The Mudcat Café TM
Thread #146309   Message #3401923
Posted By: Will Fly
09-Sep-12 - 05:08 AM
Thread Name: BS: Where now Thatcher haters?
Subject: RE: BS: Where now Thatcher haters?
I've jumped into this thread here and there and not bothered to become engaged as, like many another thread of its ilk, it goes along predictable and unchanging lines. But I thought I might add just a word on Tony Benn.

Benn - whatever you think of his actual political activity and his political stance - is, I believe, one of the few genuinely sincere political figures in this country. People who sneer at him for renouncing his peerage to stay in the Commons should check the facts before writing him off with a sneer.

1. The peerage was awarded to his father in 1941 in an attempt by the coalition government to get more Labour peers into the Lords.

2. The peerage was to have passed to Benn's elder brother Michael - but he was killed in the war (Benn himself served as a pilot in South Africa and Rhodesia).

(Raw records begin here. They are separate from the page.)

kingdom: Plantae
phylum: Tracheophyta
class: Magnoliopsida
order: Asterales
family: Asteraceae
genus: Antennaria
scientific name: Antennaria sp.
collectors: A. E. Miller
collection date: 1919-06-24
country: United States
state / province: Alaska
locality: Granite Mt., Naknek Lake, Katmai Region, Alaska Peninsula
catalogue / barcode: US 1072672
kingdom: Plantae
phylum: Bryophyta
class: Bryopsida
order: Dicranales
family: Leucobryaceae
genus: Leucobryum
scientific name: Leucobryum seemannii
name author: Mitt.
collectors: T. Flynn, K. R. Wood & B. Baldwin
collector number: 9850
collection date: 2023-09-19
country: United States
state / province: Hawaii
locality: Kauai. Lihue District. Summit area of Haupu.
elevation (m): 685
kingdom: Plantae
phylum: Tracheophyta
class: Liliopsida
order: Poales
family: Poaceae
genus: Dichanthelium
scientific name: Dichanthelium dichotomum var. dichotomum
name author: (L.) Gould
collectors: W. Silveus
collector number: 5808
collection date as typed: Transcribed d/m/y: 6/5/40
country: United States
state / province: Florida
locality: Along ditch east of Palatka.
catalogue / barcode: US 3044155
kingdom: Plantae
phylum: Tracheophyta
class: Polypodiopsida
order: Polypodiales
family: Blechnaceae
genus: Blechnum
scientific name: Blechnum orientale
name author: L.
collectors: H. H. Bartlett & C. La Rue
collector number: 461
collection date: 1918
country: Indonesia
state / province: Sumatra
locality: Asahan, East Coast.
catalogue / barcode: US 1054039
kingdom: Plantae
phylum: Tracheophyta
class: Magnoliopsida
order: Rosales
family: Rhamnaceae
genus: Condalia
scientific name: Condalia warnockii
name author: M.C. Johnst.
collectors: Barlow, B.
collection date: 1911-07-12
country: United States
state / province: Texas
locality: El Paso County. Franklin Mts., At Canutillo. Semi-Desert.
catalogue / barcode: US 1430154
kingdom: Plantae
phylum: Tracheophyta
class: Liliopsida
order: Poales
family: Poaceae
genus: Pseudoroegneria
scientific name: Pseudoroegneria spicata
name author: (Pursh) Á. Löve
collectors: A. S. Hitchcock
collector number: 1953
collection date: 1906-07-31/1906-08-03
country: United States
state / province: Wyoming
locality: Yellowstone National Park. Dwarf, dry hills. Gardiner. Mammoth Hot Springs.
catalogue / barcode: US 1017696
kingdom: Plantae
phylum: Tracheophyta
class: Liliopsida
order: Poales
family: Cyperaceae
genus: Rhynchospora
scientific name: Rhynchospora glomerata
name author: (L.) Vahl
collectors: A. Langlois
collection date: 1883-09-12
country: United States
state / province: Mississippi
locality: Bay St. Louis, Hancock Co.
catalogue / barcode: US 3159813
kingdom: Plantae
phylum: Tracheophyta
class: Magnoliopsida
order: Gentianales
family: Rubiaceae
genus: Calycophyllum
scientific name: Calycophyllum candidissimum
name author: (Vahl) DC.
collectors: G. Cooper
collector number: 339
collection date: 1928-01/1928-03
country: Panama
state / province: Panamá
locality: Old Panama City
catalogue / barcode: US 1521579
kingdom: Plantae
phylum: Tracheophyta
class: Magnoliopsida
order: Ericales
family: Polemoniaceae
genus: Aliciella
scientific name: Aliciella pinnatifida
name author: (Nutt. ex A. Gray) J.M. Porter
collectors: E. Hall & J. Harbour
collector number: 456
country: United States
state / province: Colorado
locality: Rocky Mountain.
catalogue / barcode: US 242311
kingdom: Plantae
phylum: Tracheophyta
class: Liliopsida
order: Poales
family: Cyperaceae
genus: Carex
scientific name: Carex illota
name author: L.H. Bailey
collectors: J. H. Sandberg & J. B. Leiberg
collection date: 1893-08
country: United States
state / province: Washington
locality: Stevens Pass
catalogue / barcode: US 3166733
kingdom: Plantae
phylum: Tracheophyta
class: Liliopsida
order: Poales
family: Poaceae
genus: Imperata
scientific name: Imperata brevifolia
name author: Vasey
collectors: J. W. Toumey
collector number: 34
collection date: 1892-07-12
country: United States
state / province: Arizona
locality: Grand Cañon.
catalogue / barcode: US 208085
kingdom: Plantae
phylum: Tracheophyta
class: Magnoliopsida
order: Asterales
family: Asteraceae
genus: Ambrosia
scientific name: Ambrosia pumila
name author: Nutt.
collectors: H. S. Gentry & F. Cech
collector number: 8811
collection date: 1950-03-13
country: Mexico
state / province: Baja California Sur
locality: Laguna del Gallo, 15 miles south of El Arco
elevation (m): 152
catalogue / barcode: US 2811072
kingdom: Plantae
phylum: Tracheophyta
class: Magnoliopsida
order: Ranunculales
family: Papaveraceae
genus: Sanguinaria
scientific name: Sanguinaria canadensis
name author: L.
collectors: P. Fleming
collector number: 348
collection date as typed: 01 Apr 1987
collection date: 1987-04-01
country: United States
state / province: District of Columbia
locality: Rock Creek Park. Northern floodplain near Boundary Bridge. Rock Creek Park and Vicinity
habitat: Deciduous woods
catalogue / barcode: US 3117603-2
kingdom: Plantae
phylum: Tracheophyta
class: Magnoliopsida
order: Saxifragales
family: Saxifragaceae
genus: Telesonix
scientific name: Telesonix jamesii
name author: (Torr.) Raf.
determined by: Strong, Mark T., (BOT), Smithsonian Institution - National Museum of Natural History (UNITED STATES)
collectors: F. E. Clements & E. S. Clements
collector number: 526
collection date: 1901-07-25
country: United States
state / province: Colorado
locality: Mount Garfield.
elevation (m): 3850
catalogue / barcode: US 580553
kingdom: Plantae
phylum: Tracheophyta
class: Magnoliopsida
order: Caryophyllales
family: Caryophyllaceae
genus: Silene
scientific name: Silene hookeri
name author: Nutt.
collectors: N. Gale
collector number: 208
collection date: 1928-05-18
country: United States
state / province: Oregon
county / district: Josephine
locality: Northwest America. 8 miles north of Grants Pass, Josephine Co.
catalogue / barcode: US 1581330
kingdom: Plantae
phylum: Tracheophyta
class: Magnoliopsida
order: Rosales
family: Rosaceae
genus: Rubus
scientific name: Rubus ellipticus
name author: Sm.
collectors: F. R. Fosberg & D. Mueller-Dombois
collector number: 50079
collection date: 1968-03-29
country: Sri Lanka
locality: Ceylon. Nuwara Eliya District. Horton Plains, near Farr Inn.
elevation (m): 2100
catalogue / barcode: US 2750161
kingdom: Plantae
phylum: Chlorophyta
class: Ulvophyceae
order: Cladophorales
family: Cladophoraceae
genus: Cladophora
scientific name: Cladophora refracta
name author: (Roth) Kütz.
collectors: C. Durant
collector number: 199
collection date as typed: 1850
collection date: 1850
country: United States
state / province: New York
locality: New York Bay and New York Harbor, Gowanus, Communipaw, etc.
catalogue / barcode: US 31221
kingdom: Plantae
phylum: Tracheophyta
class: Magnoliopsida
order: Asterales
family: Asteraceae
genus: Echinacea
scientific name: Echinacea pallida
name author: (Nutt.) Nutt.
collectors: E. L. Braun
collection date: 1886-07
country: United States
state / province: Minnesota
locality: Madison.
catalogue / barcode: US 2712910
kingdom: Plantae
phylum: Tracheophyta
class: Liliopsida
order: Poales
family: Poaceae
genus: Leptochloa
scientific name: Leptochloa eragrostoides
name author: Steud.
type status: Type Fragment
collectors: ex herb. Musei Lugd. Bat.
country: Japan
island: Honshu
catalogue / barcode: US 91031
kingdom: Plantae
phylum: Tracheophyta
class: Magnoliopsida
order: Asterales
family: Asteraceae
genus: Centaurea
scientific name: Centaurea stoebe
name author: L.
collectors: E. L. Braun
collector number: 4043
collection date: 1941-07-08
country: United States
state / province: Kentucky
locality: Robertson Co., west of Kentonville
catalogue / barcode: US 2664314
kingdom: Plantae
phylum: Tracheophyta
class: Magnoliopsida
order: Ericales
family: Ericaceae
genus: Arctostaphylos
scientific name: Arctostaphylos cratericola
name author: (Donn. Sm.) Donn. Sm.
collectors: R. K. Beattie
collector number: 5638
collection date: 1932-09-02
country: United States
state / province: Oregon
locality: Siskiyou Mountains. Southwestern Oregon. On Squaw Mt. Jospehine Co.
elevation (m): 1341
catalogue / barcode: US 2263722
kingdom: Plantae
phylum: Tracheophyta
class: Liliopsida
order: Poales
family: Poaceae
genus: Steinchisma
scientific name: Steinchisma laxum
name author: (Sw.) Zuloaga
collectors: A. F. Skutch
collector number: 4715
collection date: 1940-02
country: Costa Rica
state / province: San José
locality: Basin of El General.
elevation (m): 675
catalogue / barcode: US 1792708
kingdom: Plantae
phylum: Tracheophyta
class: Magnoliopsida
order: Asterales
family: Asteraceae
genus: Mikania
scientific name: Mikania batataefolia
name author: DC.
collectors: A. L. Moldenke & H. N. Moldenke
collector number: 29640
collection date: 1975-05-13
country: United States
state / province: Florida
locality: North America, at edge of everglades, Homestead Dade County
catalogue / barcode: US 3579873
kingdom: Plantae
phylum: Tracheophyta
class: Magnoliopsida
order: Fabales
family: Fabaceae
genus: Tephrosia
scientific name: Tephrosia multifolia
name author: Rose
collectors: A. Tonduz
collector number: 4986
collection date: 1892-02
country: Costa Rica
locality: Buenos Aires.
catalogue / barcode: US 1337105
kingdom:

3. Michael, intending to enter the priesthood, hadn't cared whether he became a peer or not, but Tony Benn genuinely objected to it as it would stop his career in the Commons. He tried to renounce it, unsuccessfully, on several occasions until the law was changed.

I didn't agree with all of Benn's ideas and policies, but he did support British industry as far as he was able, given the time. What I do find interesting is a quote from him which you might apply to our times:

As a minister, I experienced the power of industrialists and bankers to get their way by use of the crudest form of economic pressure, even blackmail, against a Labour Government. Compared to this, the pressure brought to bear in industrial disputes is minuscule. This power was revealed even more clearly in 1976 when the IMF secured cuts in our public expenditure. These lessons led me to the conclusion that the UK is only superficially governed by MPs and the voters who elect them. Parliamentary democracy is, in truth, little more than a means of securing a periodical change in the management team, which is then allowed to preside over a system that remains in essence intact. If the British people were ever to ask themselves what power they truly enjoyed under our political system they would be amazed to discover how little it is.

Benn also loathed the EEC, calling it bureaucratic and centralised. So - not a crude, two-dimensional man, but one with a range of views.